What to do.
Print every entry word for word, but omit the pictures.
..............................
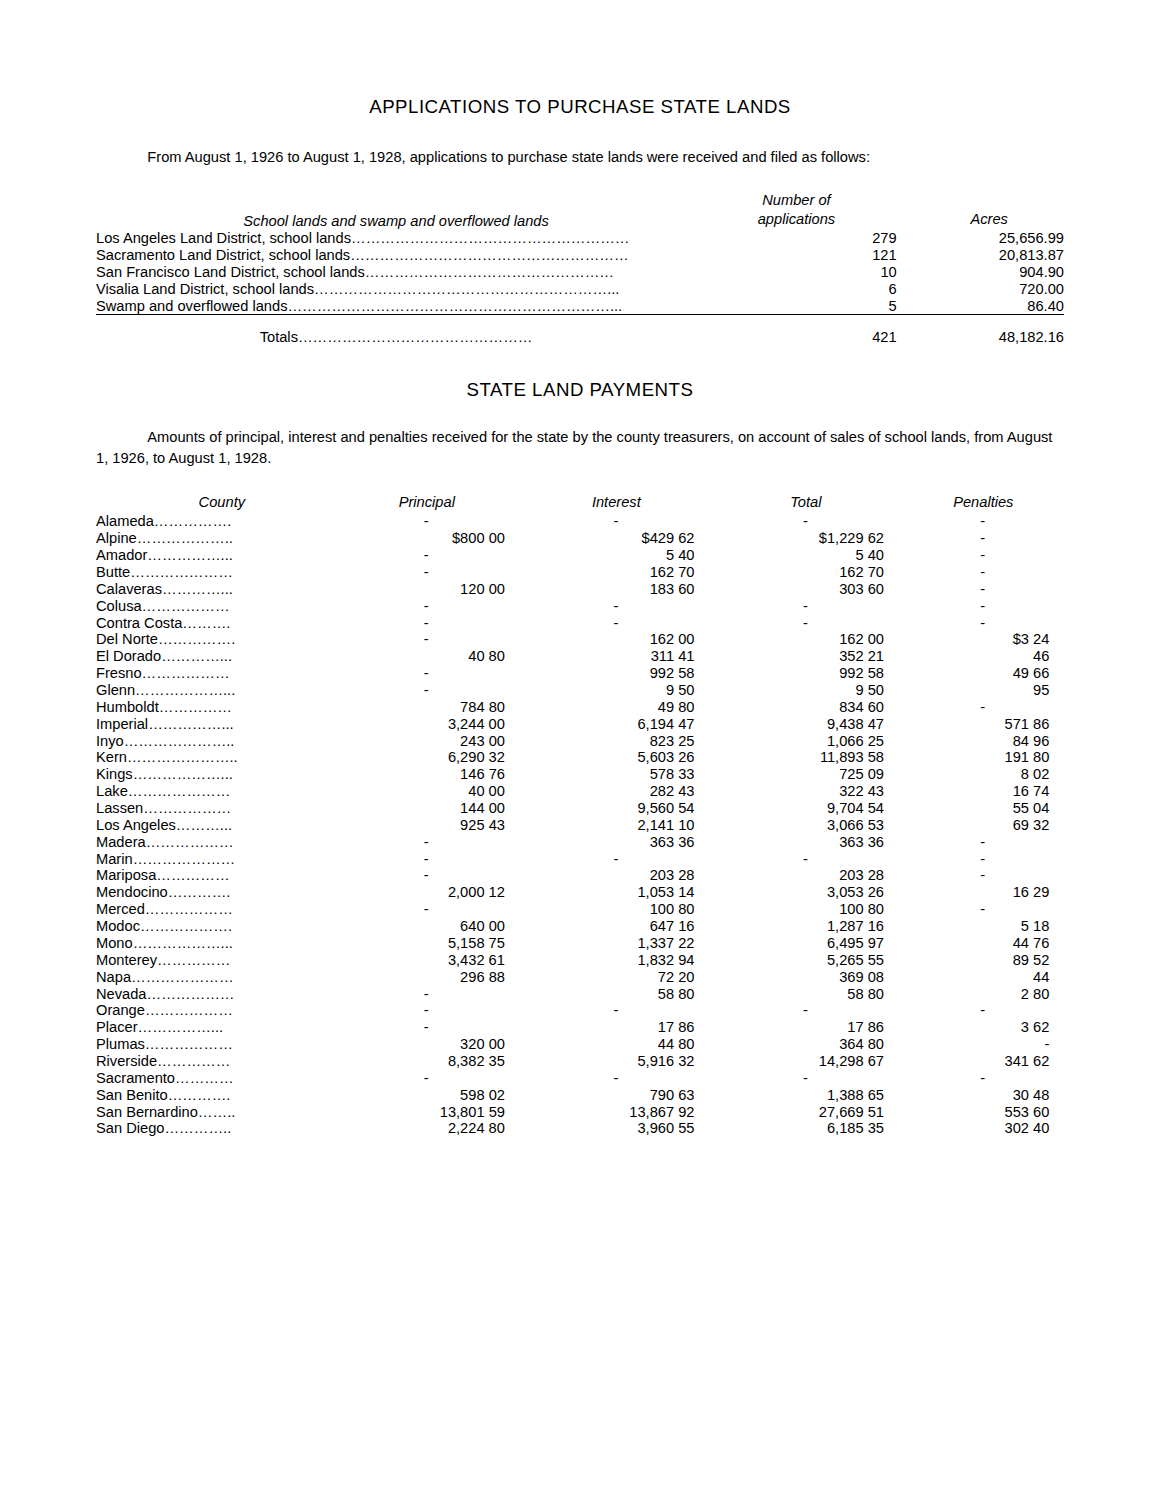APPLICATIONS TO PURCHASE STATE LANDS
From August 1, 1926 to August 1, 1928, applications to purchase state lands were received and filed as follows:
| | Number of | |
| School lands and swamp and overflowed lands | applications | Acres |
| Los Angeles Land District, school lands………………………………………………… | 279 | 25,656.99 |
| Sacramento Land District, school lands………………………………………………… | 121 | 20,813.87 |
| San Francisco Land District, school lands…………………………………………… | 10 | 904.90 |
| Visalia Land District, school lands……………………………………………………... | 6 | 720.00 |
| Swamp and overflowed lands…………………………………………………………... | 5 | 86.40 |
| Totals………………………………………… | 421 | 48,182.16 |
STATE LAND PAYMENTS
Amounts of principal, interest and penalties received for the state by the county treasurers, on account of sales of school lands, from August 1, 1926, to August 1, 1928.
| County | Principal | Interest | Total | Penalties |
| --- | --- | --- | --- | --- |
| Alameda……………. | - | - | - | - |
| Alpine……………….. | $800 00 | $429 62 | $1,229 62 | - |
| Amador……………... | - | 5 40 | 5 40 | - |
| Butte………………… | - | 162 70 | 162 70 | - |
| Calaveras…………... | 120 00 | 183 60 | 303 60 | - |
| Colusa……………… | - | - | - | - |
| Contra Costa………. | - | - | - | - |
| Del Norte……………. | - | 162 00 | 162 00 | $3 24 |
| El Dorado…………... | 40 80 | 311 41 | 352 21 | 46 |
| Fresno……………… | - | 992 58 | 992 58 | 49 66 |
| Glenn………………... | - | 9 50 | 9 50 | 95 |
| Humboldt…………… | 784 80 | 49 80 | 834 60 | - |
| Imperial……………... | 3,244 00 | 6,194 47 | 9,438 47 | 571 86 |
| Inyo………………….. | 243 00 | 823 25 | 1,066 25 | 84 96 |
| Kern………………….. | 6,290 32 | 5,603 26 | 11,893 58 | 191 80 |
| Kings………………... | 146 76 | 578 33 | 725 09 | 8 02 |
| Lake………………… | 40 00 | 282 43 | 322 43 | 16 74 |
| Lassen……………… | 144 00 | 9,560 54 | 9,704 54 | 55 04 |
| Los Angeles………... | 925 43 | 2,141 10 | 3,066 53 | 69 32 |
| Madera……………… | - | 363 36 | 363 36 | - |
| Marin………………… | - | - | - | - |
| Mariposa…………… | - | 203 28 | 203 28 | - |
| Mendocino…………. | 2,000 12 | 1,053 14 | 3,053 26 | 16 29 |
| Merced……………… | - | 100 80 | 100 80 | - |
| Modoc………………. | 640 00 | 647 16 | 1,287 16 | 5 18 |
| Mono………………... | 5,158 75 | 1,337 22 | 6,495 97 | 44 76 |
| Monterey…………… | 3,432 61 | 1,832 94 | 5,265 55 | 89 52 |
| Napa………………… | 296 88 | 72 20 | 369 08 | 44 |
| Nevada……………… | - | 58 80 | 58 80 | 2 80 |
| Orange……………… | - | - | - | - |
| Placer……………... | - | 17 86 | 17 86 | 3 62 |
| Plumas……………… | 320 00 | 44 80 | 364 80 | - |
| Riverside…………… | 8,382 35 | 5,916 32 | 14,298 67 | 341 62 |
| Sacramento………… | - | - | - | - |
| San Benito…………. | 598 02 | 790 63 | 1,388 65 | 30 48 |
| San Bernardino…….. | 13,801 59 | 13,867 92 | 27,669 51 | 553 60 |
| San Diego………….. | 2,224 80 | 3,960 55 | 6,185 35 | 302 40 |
..............................
Solution.
APPLICATIONS TO PURCHASE STATE LANDS
From August 1, 1926 to August 1, 1928, applications to purchase state lands were received and filed as follows:
| | Number of | |
| School lands and swamp and overflowed lands | applications | Acres |
| Los Angeles Land District, school lands………………………………………………… | 279 | 25,656.99 |
| Sacramento Land District, school lands………………………………………………… | 121 | 20,813.87 |
| San Francisco Land District, school lands…………………………………………… | 10 | 904.90 |
| Visalia Land District, school lands……………………………………………………... | 6 | 720.00 |
| Swamp and overflowed lands…………………………………………………………... | 5 | 86.40 |
| Totals………………………………………… | 421 | 48,182.16 |
STATE LAND PAYMENTS
Amounts of principal, interest and penalties received for the state by the county treasurers, on account of sales of school lands, from August 1, 1926, to August 1, 1928.
| County | Principal | Interest | Total | Penalties |
| --- | --- | --- | --- | --- |
| Alameda……………. | - | - | - | - |
| Alpine……………….. | $800 00 | $429 62 | $1,229 62 | - |
| Amador……………... | - | 5 40 | 5 40 | - |
| Butte………………… | - | 162 70 | 162 70 | - |
| Calaveras…………... | 120 00 | 183 60 | 303 60 | - |
| Colusa……………… | - | - | - | - |
| Contra Costa………. | - | - | - | - |
| Del Norte……………. | - | 162 00 | 162 00 | $3 24 |
| El Dorado…………... | 40 80 | 311 41 | 352 21 | 46 |
| Fresno……………… | - | 992 58 | 992 58 | 49 66 |
| Glenn………………... | - | 9 50 | 9 50 | 95 |
| Humboldt…………… | 784 80 | 49 80 | 834 60 | - |
| Imperial……………... | 3,244 00 | 6,194 47 | 9,438 47 | 571 86 |
| Inyo………………….. | 243 00 | 823 25 | 1,066 25 | 84 96 |
| Kern………………….. | 6,290 32 | 5,603 26 | 11,893 58 | 191 80 |
| Kings………………... | 146 76 | 578 33 | 725 09 | 8 02 |
| Lake………………… | 40 00 | 282 43 | 322 43 | 16 74 |
| Lassen……………… | 144 00 | 9,560 54 | 9,704 54 | 55 04 |
| Los Angeles………... | 925 43 | 2,141 10 | 3,066 53 | 69 32 |
| Madera……………… | - | 363 36 | 363 36 | - |
| Marin………………… | - | - | - | - |
| Mariposa…………… | - | 203 28 | 203 28 | - |
| Mendocino…………. | 2,000 12 | 1,053 14 | 3,053 26 | 16 29 |
| Merced……………… | - | 100 80 | 100 80 | - |
| Modoc………………. | 640 00 | 647 16 | 1,287 16 | 5 18 |
| Mono………………... | 5,158 75 | 1,337 22 | 6,495 97 | 44 76 |
| Monterey…………… | 3,432 61 | 1,832 94 | 5,265 55 | 89 52 |
| Napa………………… | 296 88 | 72 20 | 369 08 | 44 |
| Nevada……………… | - | 58 80 | 58 80 | 2 80 |
| Orange……………… | - | - | - | - |
| Placer……………... | - | 17 86 | 17 86 | 3 62 |
| Plumas……………… | 320 00 | 44 80 | 364 80 | - |
| Riverside…………… | 8,382 35 | 5,916 32 | 14,298 67 | 341 62 |
| Sacramento………… | - | - | - | - |
| San Benito…………. | 598 02 | 790 63 | 1,388 65 | 30 48 |
| San Bernardino…….. | 13,801 59 | 13,867 92 | 27,669 51 | 553 60 |
| San Diego………….. | 2,224 80 | 3,960 55 | 6,185 35 | 302 40 |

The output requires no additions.